● **WHAT YOU ARE ASKED TO DO**
Continue the article on heroin and meth use driving record syphilis rates in the US, picking up after its final sentence.

● **TEXT SEGMENT**
______________________________
Heroin and meth are driving record high syphilis rates in the US, report warns  

Heroin and meth are driving record high syphilis rates in the US, report warns: Drug use has more than doubled among those with the STI

  • The rate of highly-transmissible syphilis increased by 73 percent between 2013 and 2017, a new Centers for Disease Control and Prevention report reveals 
  • Over the same period, the number of infected people using injection drugs more than doubled
  • The CDC warns that drug use may be fueling the sharp increase in cases of the STI seen in the US in recent years 

Injectable heroin and meth are driving up staggering rates of syphilis, which reached a record high in the US last year, according to a new Centers for Disease Control and Prevention (CDC) report issued Thursday. 

Drug abuse and STDs have both reached the point of becoming critical public health issues nationwide. 

Now, health officials warn that they don’t just coincide – they feed one another. 

Between 2013 and 2017, the rate of high-risk, transmissible syphilis in the US soared by 73 percent. 

In the same period, the number of people who had syphilis and reported using injection drugs – meth and heroin – more than doubled, according to the CDC report. 

Rates of heroin infection (pictured, file) and meth injection more than doubled among people with syphilis between 2013 and 2017, a new CDC report reveals 

The sexually transmitted disease remains most common among men who have sex with men, but the alarming increases among drug-users are pushing the overlapping groups to a top priority for US health officials. 

In 2017, over 101,500 people were newly infected with syphilis. 

Of those, 30,644 had primary and secondary syphilis, the earliest stage of the infection when it can most easily be passed on through sexual contact or contact with blood. 

That about nine one hundredths of a percent of The American population – a tiny fraction. 

Among the small number of people that do have highly-transmissible syphilis, injection drug use is far more common than in the general population. 

Nearly 17 percent of women with primary and secondary syphilis said they had used methamphetamine, 10 percent had used some form of injection drugs and 5.8 percent had used heroin in the past year.
______________________________
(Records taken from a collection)

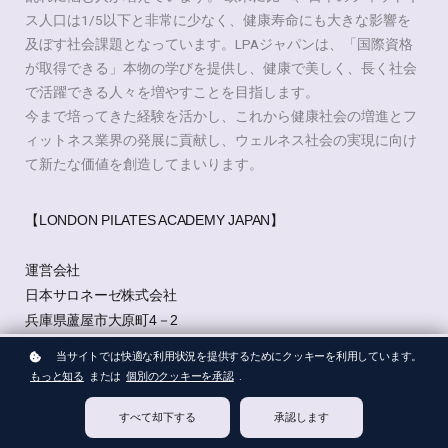
ス人口は1/5以下と非常に少なく、健康寿命にも大きな影響を
及ぼす社会課題となっています。LPAジャパンは、「国際資格
が取得できる」本物の学びを提供し、健康で美しく、長く社会
で活躍できる人々を増やすことを目指します。
今まで培ってきた経験を活かし、これから健康社会の増進とフ
ィットネス業界の発展に貢献し、ウェルネス社会の実現に向け
て新たな価値を創造してまいります。
【LONDON PILATES ACADEMY JAPAN】
運営会社
日本サロネーゼ株式会社
兵庫県蘆屋市大原町4－2
0797-38-1755
当サイトでは快適な利用状況を提供するためにクッキーを利用しています。
代表者 桔梗有香子
もっと知る
または
個別のクッキーを承認
.
すべて却下する
承認します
______________________________
● **RESULT FOR THIS TASK**
Among men who have sex with women, the rates were similar. 

Aside from sex itself needle sharing has long been a leading avenue for the transmission of HIV.  

Globally, over 13 million people inject drugs and 1.7 million of them have HIV. 

It is becoming increasingly clear that syphilis spreads in a similar way. 

The bacterial infection is most often passed from person to person through vaginal, anal or oral sex. 

In its early stages, syphilis causes sores to develop around the genitals and occasionally the mouth. 

It’s easy to treat with a course of antibiotics – typically penicillin – if the medication is started early enough. 

However, if syphilis is left untreated for too long, the infection can start to damage the brain and even cause paralysis or blindness. Babies can be born with syphilis if their mothers have the infection.  

Syphilis is not transmitted by skin contact – like sitting on a toilet skin – and is most often transmitted between men who have sex with men. 

But reusing a needle that a person with the infection has used can also transmit the bacteria from one person’s blood to another. 

In addition to its own potential complications, syphilis raises the risks of contracting HIV, too. 

So the CDC wants to make prevention efforts among drug users a high priority in public health efforts.  

‘STD programs should consider partnering with substance use disorder prevention and treatment programs and other organizations that provide services to persons who use drugs in the local community,’ the report authors wrote.